==== DATA PROVIDED

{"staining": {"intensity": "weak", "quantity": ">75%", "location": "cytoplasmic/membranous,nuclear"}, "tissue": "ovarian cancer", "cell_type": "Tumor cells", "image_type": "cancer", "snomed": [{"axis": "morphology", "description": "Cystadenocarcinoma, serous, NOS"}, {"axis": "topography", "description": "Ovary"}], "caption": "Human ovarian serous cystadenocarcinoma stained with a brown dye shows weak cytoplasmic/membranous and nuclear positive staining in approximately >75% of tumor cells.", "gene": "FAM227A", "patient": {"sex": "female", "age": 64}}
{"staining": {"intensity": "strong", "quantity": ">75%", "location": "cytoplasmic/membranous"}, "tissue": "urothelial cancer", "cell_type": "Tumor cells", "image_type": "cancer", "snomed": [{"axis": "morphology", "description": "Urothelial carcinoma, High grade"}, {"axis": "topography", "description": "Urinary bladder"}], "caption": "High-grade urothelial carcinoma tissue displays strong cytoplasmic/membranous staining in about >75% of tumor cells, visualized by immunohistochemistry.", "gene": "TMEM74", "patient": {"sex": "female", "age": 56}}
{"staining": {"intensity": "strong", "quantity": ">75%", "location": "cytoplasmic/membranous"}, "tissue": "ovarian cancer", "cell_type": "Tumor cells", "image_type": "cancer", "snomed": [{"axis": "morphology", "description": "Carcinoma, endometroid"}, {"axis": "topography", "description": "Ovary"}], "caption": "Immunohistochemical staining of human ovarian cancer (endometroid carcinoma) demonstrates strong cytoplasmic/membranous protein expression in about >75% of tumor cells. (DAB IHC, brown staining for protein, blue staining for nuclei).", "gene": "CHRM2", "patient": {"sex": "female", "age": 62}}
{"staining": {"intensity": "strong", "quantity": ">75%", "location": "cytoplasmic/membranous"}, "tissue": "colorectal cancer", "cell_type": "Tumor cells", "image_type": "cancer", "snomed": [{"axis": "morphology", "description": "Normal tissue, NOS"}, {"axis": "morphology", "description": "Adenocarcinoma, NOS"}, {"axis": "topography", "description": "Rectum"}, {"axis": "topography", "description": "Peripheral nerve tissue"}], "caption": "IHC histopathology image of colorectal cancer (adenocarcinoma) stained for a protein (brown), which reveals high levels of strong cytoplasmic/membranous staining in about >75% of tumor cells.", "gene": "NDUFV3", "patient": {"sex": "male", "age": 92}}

========

TASK INSTRUCTIONS: All lines from the beginning of the listing through the one with "urothelial carcinoma tissue" are to be restated word for word, and only those.

RESPONSE TO THIS TASK:
{"staining": {"intensity": "weak", "quantity": ">75%", "location": "cytoplasmic/membranous,nuclear"}, "tissue": "ovarian cancer", "cell_type": "Tumor cells", "image_type": "cancer", "snomed": [{"axis": "morphology", "description": "Cystadenocarcinoma, serous, NOS"}, {"axis": "topography", "description": "Ovary"}], "caption": "Human ovarian serous cystadenocarcinoma stained with a brown dye shows weak cytoplasmic/membranous and nuclear positive staining in approximately >75% of tumor cells.", "gene": "FAM227A", "patient": {"sex": "female", "age": 64}}
{"staining": {"intensity": "strong", "quantity": ">75%", "location": "cytoplasmic/membranous"}, "tissue": "urothelial cancer", "cell_type": "Tumor cells", "image_type": "cancer", "snomed": [{"axis": "morphology", "description": "Urothelial carcinoma, High grade"}, {"axis": "topography", "description": "Urinary bladder"}], "caption": "High-grade urothelial carcinoma tissue displays strong cytoplasmic/membranous staining in about >75% of tumor cells, visualized by immunohistochemistry.", "gene": "TMEM74", "patient": {"sex": "female", "age": 56}}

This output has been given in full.